START Given entries

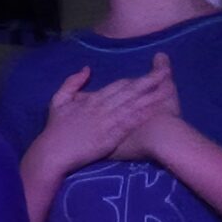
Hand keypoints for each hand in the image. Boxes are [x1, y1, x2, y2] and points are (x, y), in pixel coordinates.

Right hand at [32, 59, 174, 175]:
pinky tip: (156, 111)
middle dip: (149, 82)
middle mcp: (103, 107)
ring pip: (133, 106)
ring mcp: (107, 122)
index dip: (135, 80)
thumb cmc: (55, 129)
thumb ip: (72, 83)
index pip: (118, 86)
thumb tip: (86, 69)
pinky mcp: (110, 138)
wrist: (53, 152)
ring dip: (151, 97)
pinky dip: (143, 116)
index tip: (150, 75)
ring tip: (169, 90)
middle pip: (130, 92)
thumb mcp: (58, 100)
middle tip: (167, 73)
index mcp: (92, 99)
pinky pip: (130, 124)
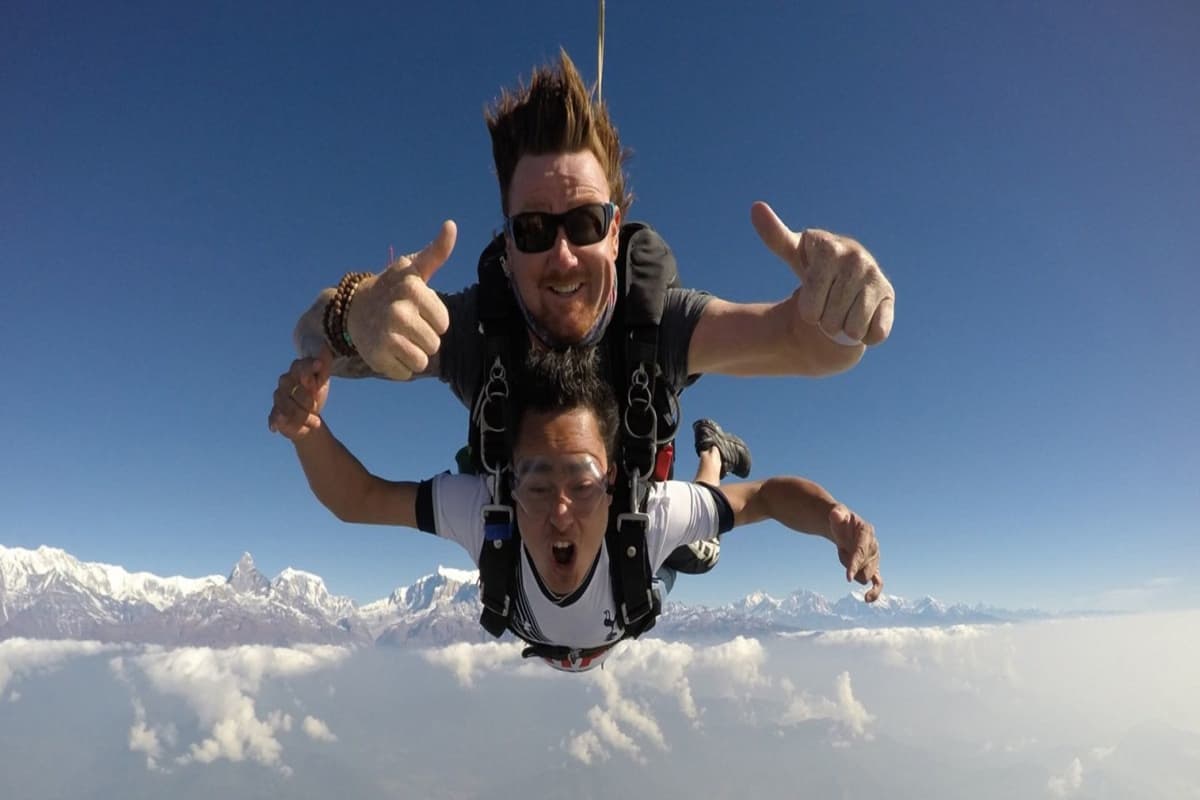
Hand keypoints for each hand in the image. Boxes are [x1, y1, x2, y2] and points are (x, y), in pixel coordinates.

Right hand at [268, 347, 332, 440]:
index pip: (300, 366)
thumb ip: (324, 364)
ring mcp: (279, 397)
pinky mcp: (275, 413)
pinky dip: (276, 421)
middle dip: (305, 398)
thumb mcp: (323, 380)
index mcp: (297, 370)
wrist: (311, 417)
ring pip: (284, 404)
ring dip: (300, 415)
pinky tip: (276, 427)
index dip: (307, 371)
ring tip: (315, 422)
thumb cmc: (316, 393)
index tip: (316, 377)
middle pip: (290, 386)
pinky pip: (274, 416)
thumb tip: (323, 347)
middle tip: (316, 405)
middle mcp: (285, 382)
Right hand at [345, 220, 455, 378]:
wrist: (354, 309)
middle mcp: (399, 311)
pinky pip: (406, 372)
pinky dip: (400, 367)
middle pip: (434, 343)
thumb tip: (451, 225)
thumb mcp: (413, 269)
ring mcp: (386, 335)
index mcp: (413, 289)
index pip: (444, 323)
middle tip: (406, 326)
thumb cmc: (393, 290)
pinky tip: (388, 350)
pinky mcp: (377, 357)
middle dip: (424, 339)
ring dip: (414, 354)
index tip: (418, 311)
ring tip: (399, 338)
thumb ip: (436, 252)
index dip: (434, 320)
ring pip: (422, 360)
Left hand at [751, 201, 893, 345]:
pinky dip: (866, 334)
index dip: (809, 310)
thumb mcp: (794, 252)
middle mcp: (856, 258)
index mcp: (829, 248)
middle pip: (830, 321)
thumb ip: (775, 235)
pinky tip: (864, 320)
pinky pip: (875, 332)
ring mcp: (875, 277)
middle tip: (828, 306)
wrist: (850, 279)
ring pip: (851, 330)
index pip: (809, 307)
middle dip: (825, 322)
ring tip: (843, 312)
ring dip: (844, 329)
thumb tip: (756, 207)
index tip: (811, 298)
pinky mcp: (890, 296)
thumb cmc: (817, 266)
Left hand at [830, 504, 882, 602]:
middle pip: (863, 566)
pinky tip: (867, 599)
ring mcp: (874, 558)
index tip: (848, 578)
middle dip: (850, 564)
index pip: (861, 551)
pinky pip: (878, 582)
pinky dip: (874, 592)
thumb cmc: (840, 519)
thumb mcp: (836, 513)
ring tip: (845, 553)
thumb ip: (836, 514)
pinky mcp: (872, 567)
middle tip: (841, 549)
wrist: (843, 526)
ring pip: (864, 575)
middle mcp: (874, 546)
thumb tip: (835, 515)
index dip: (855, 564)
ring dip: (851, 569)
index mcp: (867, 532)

END Given entries
START Given entries

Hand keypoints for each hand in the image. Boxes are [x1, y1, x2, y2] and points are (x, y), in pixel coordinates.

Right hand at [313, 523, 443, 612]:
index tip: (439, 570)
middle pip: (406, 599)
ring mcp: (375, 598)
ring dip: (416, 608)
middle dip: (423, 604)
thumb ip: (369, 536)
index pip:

END Given entries
START Given entries

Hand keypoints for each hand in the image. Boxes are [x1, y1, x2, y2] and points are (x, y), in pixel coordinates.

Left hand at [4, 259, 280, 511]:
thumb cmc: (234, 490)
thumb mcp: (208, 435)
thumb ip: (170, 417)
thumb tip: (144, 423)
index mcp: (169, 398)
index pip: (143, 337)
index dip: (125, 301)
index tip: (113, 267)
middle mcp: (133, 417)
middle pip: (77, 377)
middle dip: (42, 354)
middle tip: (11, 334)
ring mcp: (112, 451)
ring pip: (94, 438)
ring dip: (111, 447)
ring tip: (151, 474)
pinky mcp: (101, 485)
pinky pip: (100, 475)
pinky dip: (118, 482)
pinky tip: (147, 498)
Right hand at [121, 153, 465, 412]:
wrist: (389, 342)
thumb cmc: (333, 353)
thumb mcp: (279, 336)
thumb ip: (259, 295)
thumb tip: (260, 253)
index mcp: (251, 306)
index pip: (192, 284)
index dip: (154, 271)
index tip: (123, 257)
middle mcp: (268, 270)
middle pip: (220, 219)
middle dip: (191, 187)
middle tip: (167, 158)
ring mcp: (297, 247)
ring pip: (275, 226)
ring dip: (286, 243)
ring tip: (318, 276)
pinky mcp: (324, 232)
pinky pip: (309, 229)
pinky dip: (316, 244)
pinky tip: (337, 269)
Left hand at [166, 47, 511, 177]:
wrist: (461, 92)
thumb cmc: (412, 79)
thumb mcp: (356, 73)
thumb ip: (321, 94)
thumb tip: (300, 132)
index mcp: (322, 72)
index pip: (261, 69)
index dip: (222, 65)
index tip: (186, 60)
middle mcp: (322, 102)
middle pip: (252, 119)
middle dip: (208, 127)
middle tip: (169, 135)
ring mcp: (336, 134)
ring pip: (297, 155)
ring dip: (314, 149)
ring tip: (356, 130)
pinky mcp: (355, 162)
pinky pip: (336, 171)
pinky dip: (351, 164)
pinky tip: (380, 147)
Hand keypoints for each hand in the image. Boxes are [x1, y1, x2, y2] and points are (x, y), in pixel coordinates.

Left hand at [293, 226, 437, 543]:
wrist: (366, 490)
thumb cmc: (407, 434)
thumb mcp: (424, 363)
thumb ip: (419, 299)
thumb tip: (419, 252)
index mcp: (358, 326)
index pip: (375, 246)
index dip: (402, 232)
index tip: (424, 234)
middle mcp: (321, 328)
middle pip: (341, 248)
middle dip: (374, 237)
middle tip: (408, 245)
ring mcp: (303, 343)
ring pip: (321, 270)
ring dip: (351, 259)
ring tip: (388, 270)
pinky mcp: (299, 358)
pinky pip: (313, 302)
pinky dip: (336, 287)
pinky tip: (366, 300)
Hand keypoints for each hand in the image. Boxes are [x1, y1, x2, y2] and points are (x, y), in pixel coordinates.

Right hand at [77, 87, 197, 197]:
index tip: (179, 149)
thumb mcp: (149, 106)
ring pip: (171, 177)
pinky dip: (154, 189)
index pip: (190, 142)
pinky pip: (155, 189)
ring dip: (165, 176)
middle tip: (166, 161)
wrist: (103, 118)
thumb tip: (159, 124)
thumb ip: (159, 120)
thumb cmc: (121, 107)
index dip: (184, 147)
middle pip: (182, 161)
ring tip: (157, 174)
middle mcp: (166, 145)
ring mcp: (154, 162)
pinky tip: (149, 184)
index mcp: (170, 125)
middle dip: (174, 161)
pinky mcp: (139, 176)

END Given entries

= Work task =
From the lines above, copy those that contain the word "wrist".

= Problem solution =
wrist: (53, 152)
wrist: (311, 417)
wrist: (354, 309)
wrist: (850, 279)
wrist: (843, 526)
wrist: (389, 342)
wrist: (461, 92)
wrist: (366, 490)
wrist: (103, 118)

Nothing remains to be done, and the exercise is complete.